Founded in 1813, New Albany, Indiana (population 71,000) is the seat of Floyd County, situated on the Ohio River across from Louisville, Kentucky. Steamboat shipbuilding was the cornerstone of the city’s economy during the mid-19th century, along with glass manufacturing. By 1850, New Albany was the largest city in Indiana.

The city’s economy flourished even when the steamboat industry collapsed, thanks to the coming of the railroad, which sparked development of pork-packing and locomotive repair businesses. In the early 20th century, New Albany became a major producer of plywood and veneer, and recently its economy has diversified into a wide range of manufacturing.

One of New Albany’s most visible preservation efforts is the Division Street School, constructed in 1884 as an elementary school for black children, which operated until 1946. The schoolhouse was rehabilitated, including restoration of its historic windows, and today is used as an educational resource and neighborhood community building. 

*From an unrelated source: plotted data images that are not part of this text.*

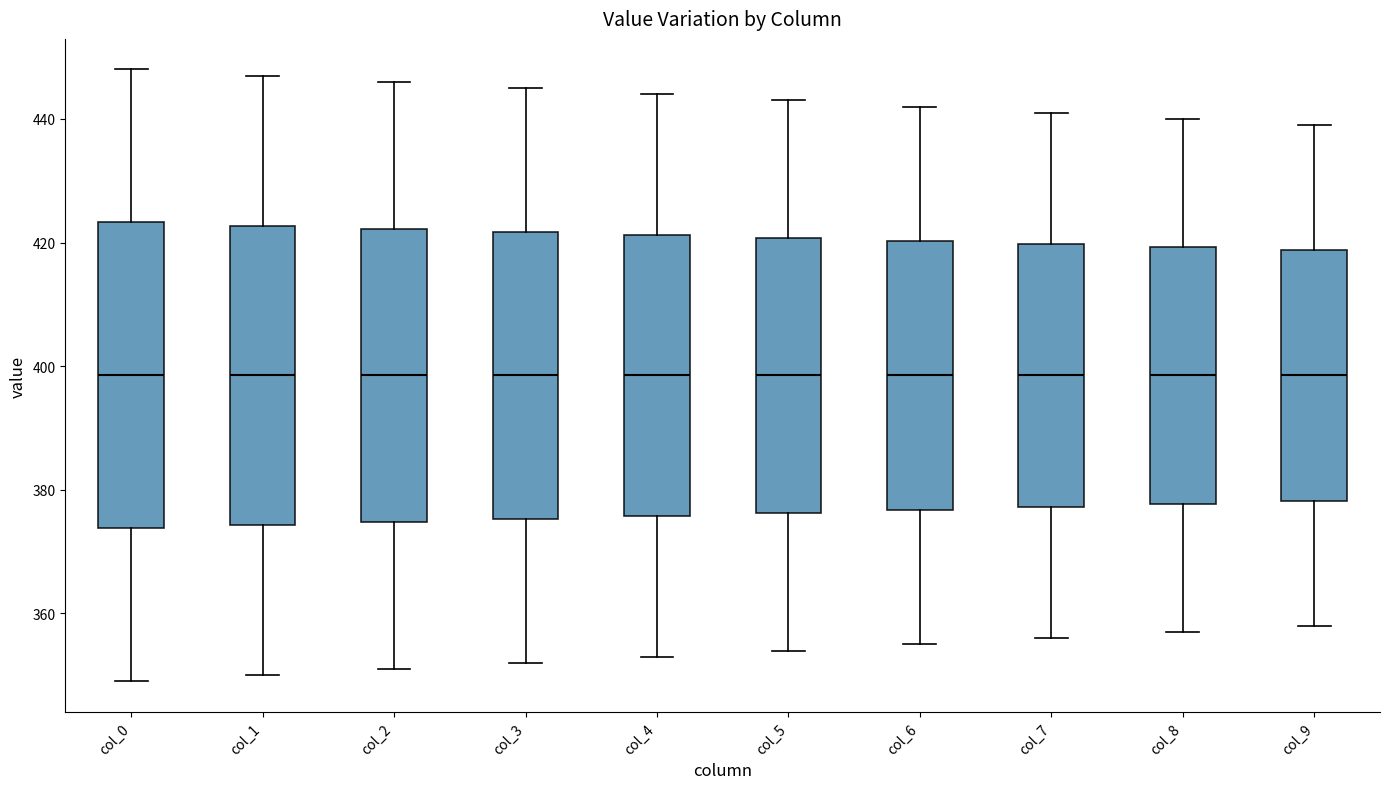

Reading left to right, transcribe this box plot: for each box, give where its median line is, the range the box spans, and where its two whiskers end, as read against the y-axis. The values are not printed on the chart, so give them approximately, as read against the axis.

col_0: median 398, box 374 to 424, whiskers 350 to 448
col_1: median 398, box 374 to 422, whiskers 350 to 448
col_2: median 398, box 374 to 422, whiskers 352 to 446
col_3: median 398, box 376 to 422, whiskers 352 to 446
col_4: median 398, box 376 to 422, whiskers 354 to 444
col_5: median 398, box 376 to 420, whiskers 354 to 444
col_6: median 398, box 376 to 420, whiskers 356 to 442
col_7: median 398, box 378 to 420, whiskers 356 to 442
col_8: median 398, box 378 to 420, whiskers 358 to 440
col_9: median 398, box 378 to 418, whiskers 358 to 440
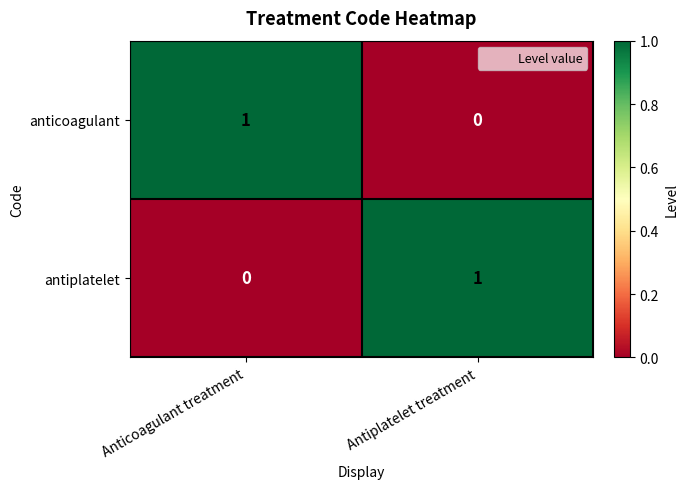

Reading left to right, extract all data points from this chart.

anticoagulant: 1	0
antiplatelet: 0	1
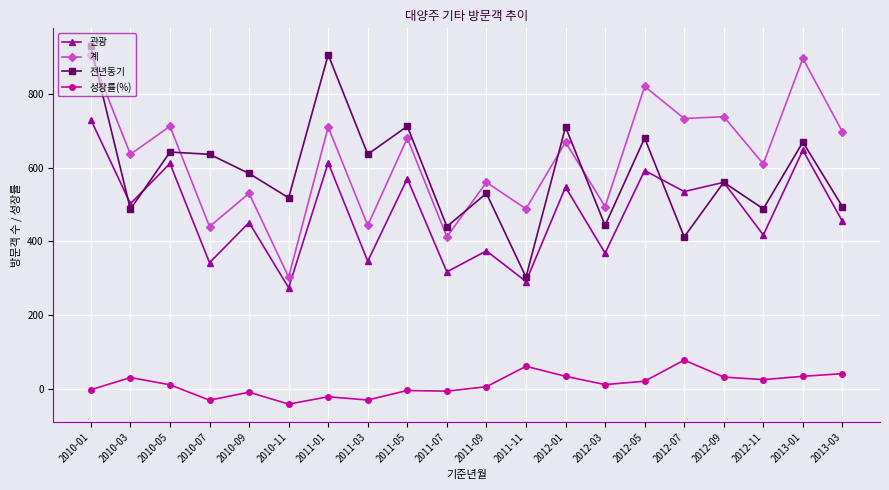

What is the minimum value for 성장률(%)?

-41.5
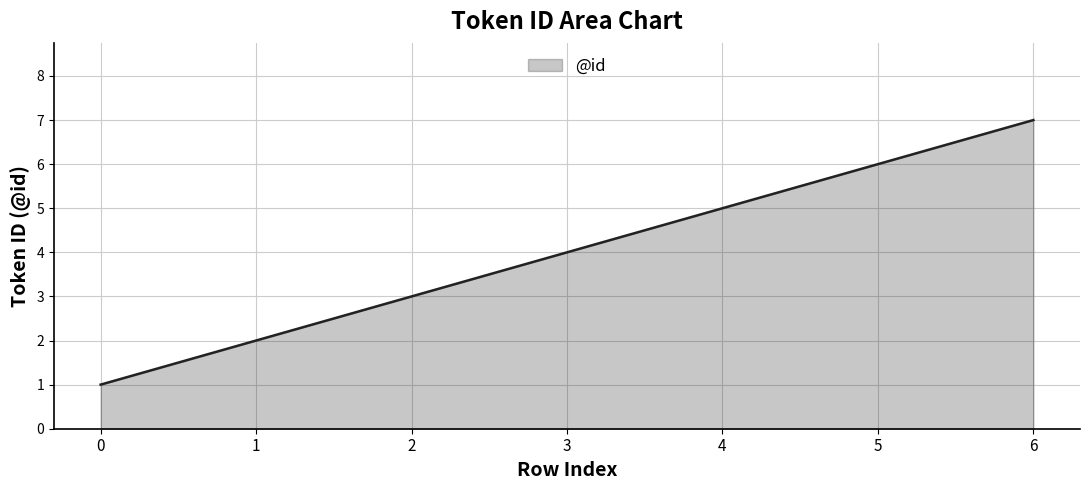

Rank the categories by value from lowest to highest.

0, 1, 2, 3, 4, 5, 6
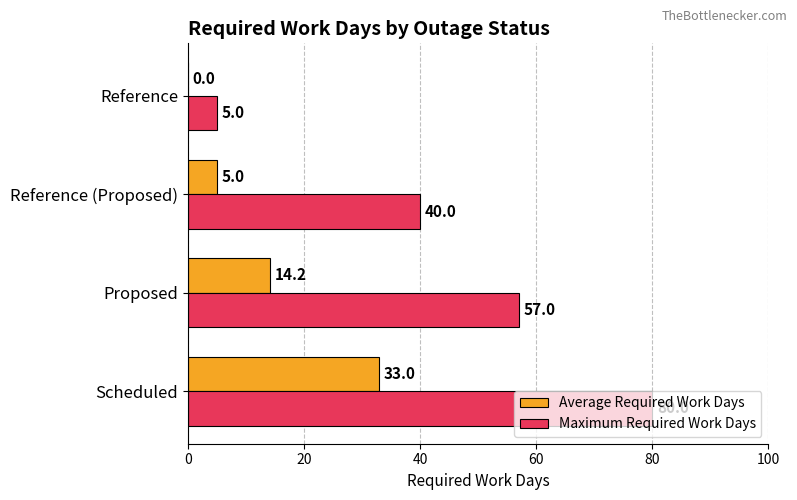

Read the Maximum Required Work Days value at Reference (Proposed).

40.0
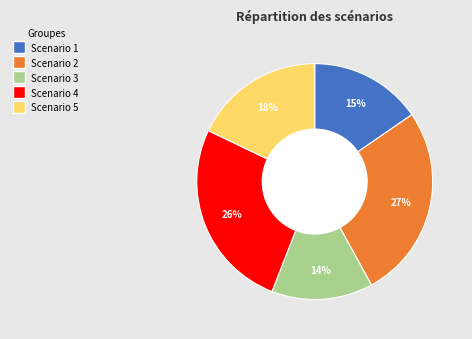

Does any single category account for the majority?

No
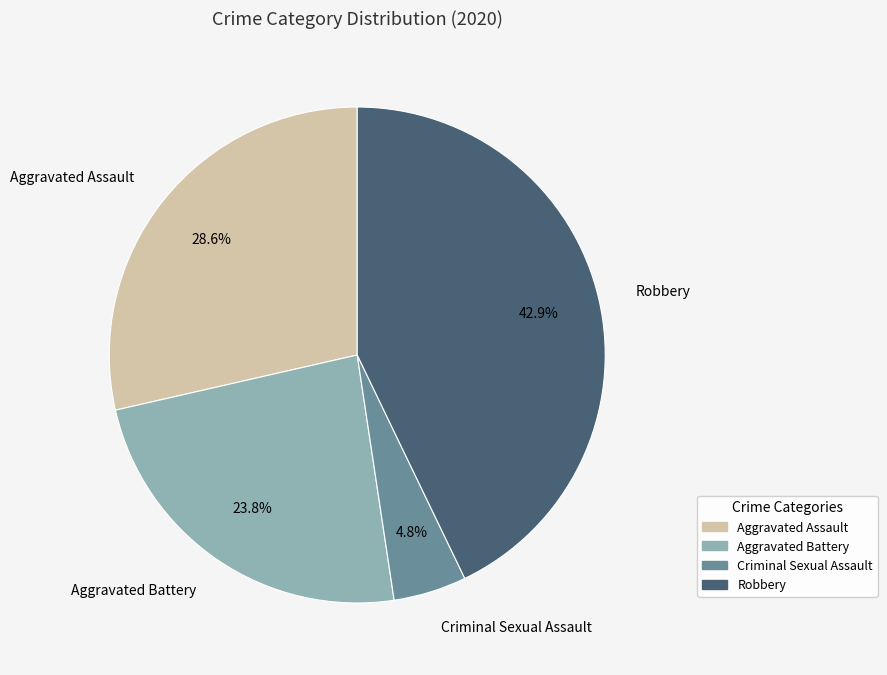

What is the ratio of the value at Aggravated Assault to the value at Criminal Sexual Assault?

6.0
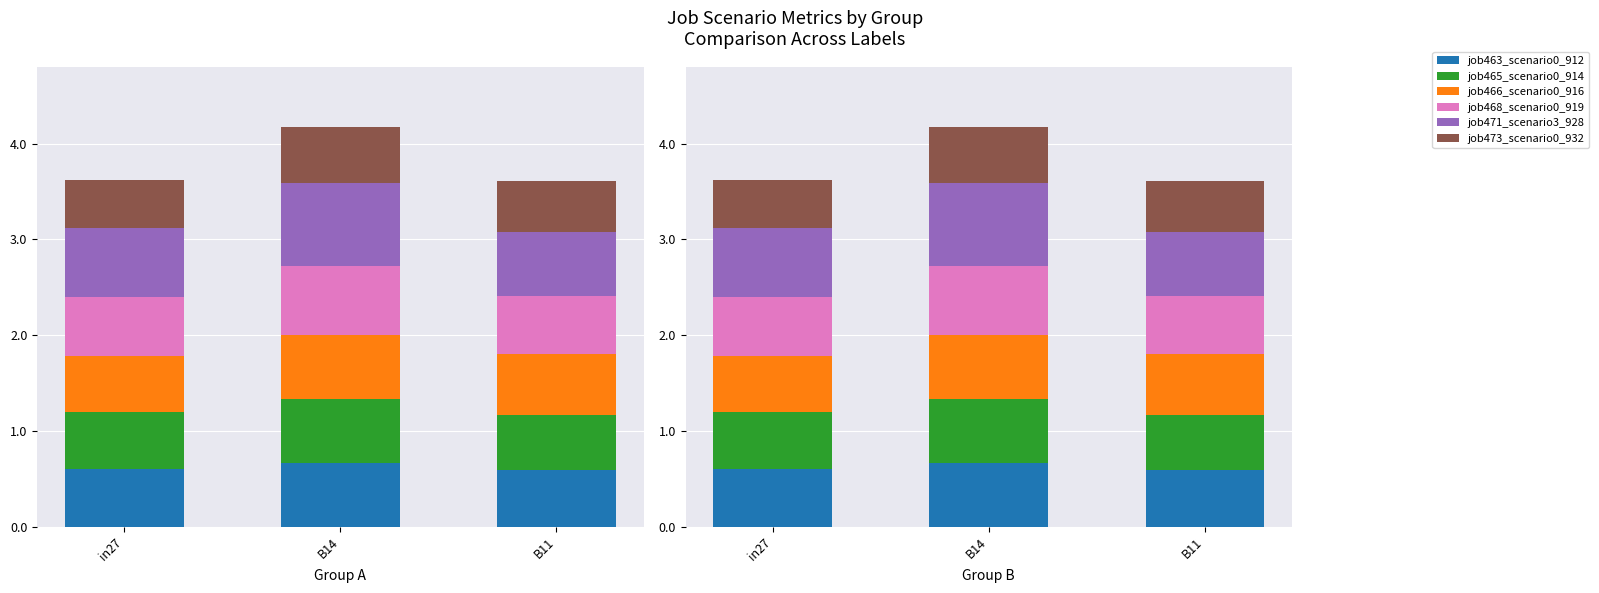

Which series changed the most between B14 and B11?

job471_scenario3_928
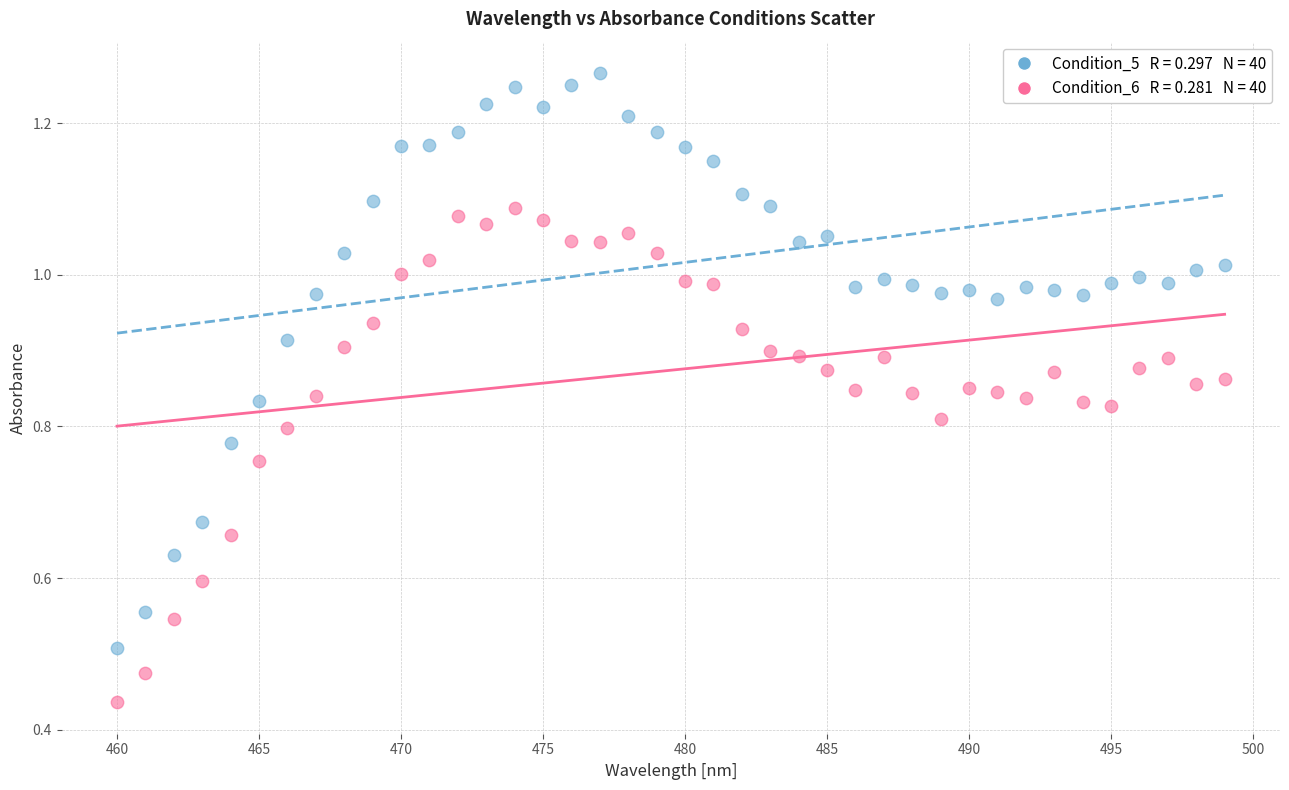

Across all data points, what is the range of X values (max minus min)?

39.0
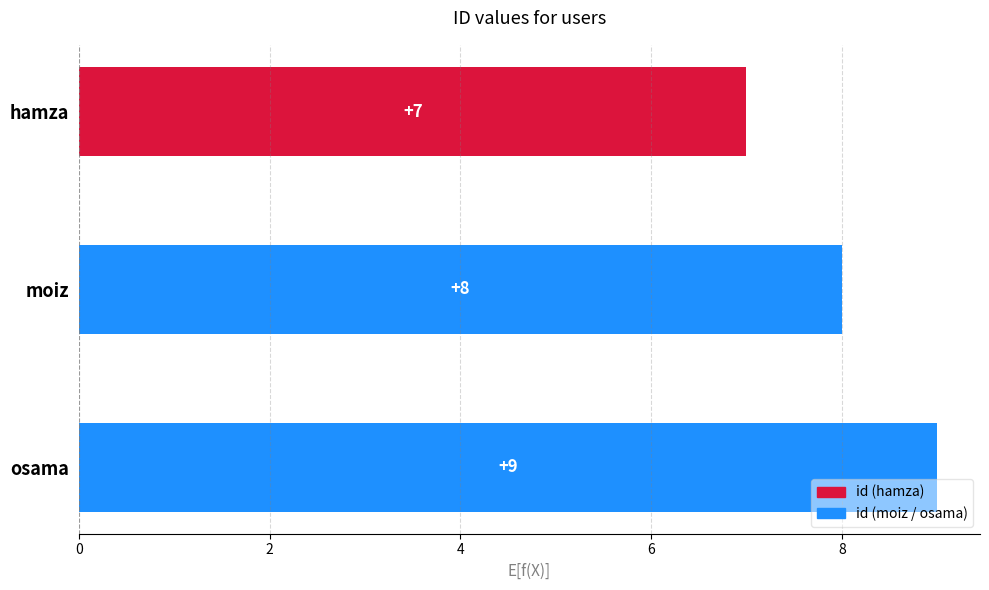

Does the chart contain any negative values?

No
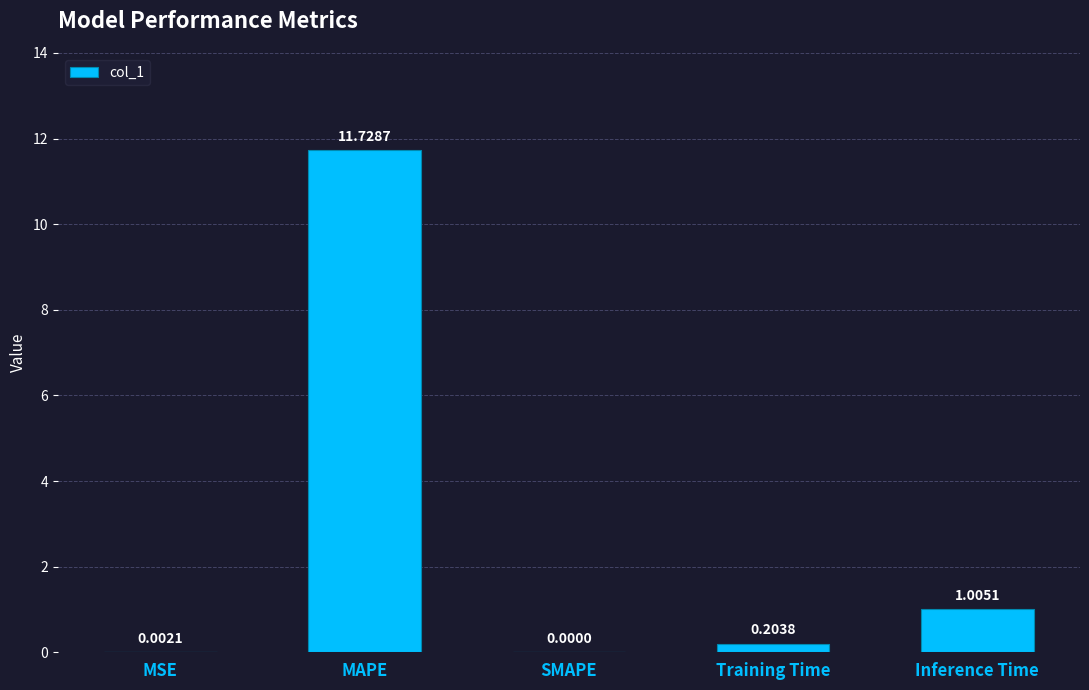

At which label is the value closest to 5?

Inference Time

Other attractions include Scribner House, the museum home of New Albany’s founding family; Culbertson Mansion State Historic Site, a Victorian house museum; the Carnegie Center for Art and History, which maintains a permanent collection of local historical artifacts; and a walking tour of Mansion Row, featuring 27 historic homes.

Each year hundreds of thousands of visitors flock to historic downtown New Albany for the week-long Harvest Homecoming. This Library of Congress-honored project has become Indiana’s third largest festival, featuring events for all ages and involving nearly all of the community’s religious and civic organizations.

Designated a Preserve America Community in January 2006.